Mutabakatta yer alan 10 madde için; “Silah yerine siyaset, eşit yurttaşlık hakkı, yasakçı yasaların iptali ve değişimi, bölgesel ekonomik kalkınma, infaz yasasının düzenlenmesi, kadın, kültür ve ekolojik kıyımına son verilmesi, kimlik ve anadil hakkı tüm sürecin sonunda anayasal düzenleme öngörüyordu” diyen Temel, şunları ekledi: “Şimdi bu maddelere bakıldığında, Türkiye’nin hangi sorununa kayıtsızlık var. Hangisine çözüm istenmiyor ortada. Bu yüzden Sayın Öcalan 2019’daki avukat görüşmesinde de ‘Bizlerin İmralı'daki duruşu 2013 Newroz Bildirgesi belirttiğimiz ifade tarzının daha da derinleştirerek ve netleştirerek sürdürme kararlığındadır’ açıklamasında bulundu.
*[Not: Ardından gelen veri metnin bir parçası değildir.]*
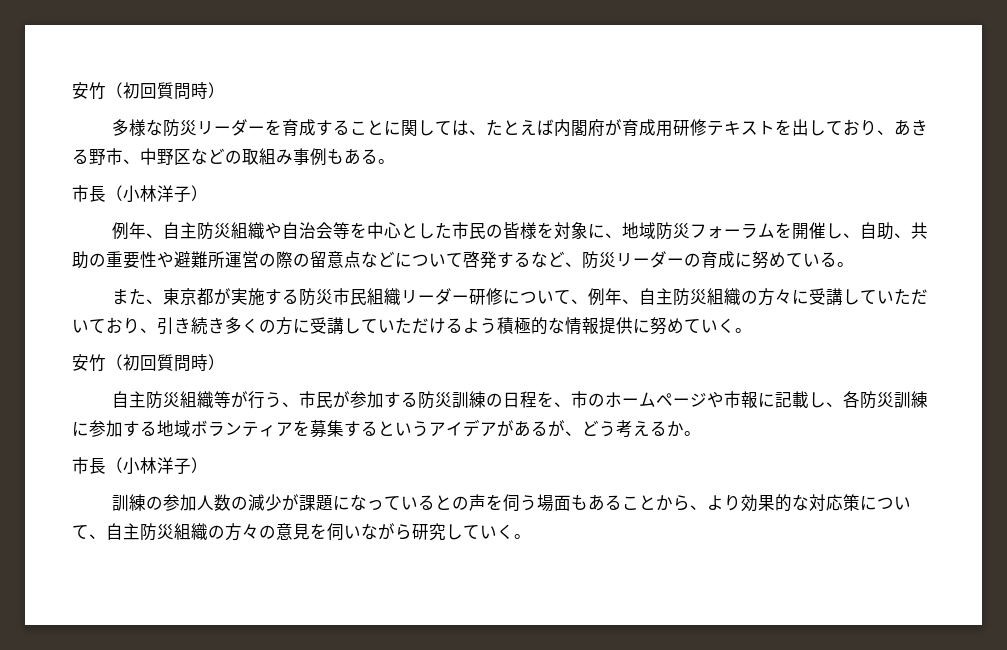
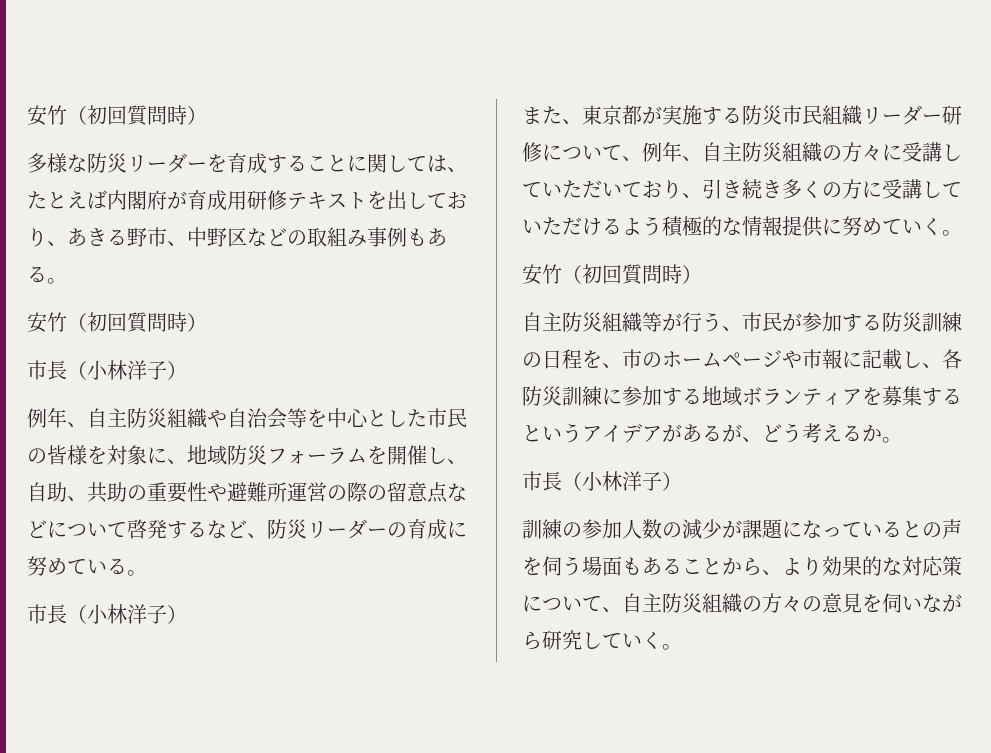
(395, 161) none -> [27,312,207,333] // 安竹（初回質問時）
(854, 264) none -> [27,604,187,624] // 市長（小林洋子）

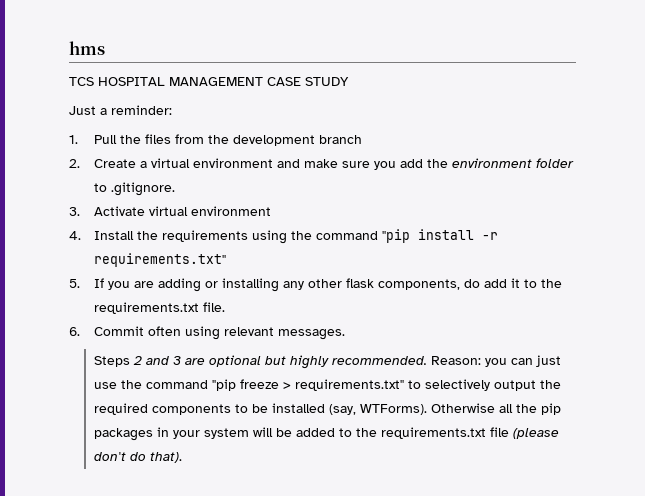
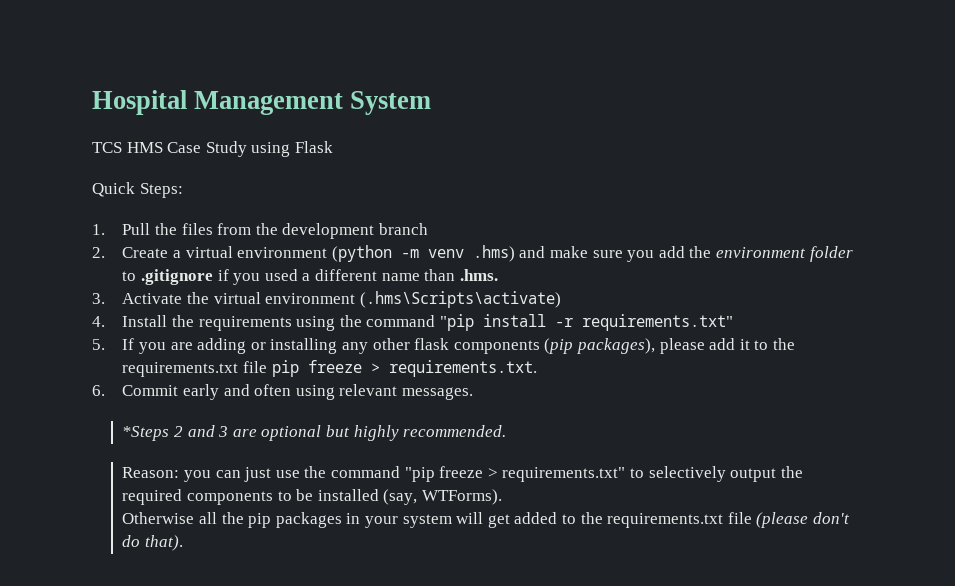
[69,41,105,55] [69,77,349,86] [69,105,172,115] hms // TCS HOSPITAL MANAGEMENT CASE STUDY // Just a reminder: -> [92,90,432,115] [92,141,333,157] [92,182,183,198] Hospital Management System // TCS HMS Case Study using Flask // Quick Steps:
(274, 163) none -> [331,245,515,262] (python -m venv .hms)
[111,182,176,196] .gitignore. -> [141,269,498,285] .gitignore if you used a different name than .hms.
[149,206,272,216] virtual environment -> [187,291,561,308] the virtual environment (.hms\Scripts\activate)
[378,279,481,290] components, do -> [453,338,705,354] components (pip packages), please
[203,302,226,312] file. -> [243,360,537,377] file pip freeze > requirements.txt.
(145, 331) none -> [183,384,250,400] early and
[94,356,131,367] Steps -> [122,426,170,441] *Steps
(428, 360) none -> (507, 431) //
(428, 409) none -> (502, 497) //
[276,428,293,437] be -> [487,514,510,528] get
Devlete, oradan bakmalısınız çağrısını yaptı.” 

'ÇATIŞMA İLE ÇÖZÜM OLMAZ'

Dolmabahçe Mutabakatı Türkiye halkları için bir fırsat iken, bugün yaşanan sonuçların ise Kürt sorununda çatışma ile çözüm olamayacağının bir kez daha açığa çıktığına işaret eden Temel, “Türkiye’de demokratik dönüşüm ve çözümün temel argümanları mutabakat metninde yer alıyor. Bugün yapılması gereken çözüm reçetesi olan mutabakat metnine yeniden dönmektir” dedi.